RE subject leaders in primary schools should aim to map the development of these 3 types of knowledge across the curriculum and discuss with teachers in each year group the part of the curriculum they are teaching and its relationship to previous and later learning. It is particularly important to match the learning to the age and stage of the pupils being taught and employ pedagogies which help pupils to engage with the lesson content, recalling and reflecting on  their learning. EYFS/KS1 pupils often benefit from learning about individuals and their stories before concepts  and there should be opportunities for pupils to revisit and refine earlier learning so that it is contextualised. Mapping will enable teachers to see development and recognise the depth of learning each year group is achieving. By the end of primary school, pupils should understand some tenets of the religions and worldviews they have studied, diverse ways of believing and living within and across different religions and worldviews, different ways of understanding knowledge in the subject and have ideas on how their own understandings and views are developing.”
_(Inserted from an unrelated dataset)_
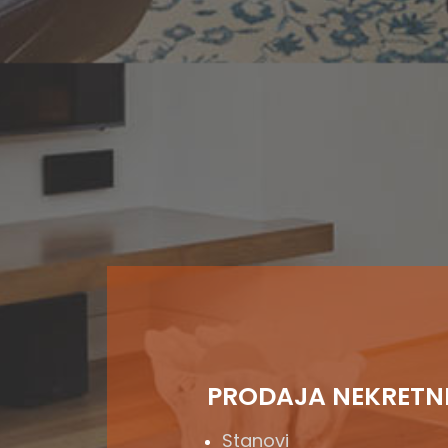
PRODAJA NEKRETN
Stanovi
Matteo Sciberras – Primary Mathematics

“The national curriculum for maths is considerably more comprehensive than other subjects so the answer to this question can be found throughout the document. However, it is important to note that foundational maths knowledge tends to be hierarchical. For example, a limited understanding of place value in KS1 is going to create problems when dealing with larger numbers in KS2, a limited understanding of number bonds within 20 is going to limit fluency when using formal methods of addition etc. The Department for Education’s Ready to Progress criteria, published to support schools with learning loss due to the pandemic, have been useful to help schools with curriculum prioritisation and progression, showing the hierarchy of maths and how it builds across age phases.”


Steve Willshaw – Secondary English

“In an ideal world there would be a clear, systematic development of skills in reading, speaking and listening and writing across the key stages. KS3 should be wide ranging and encourage pupils to develop their own strong opinions about texts which they can articulate with confidence in speech and writing. This would then flow on into KS4, resulting in free thinking learners who respond to exams by reading the question and providing a fresh, thoughtful and insightful answer rather than trying to regurgitate something their teacher said in a lesson six month previously.”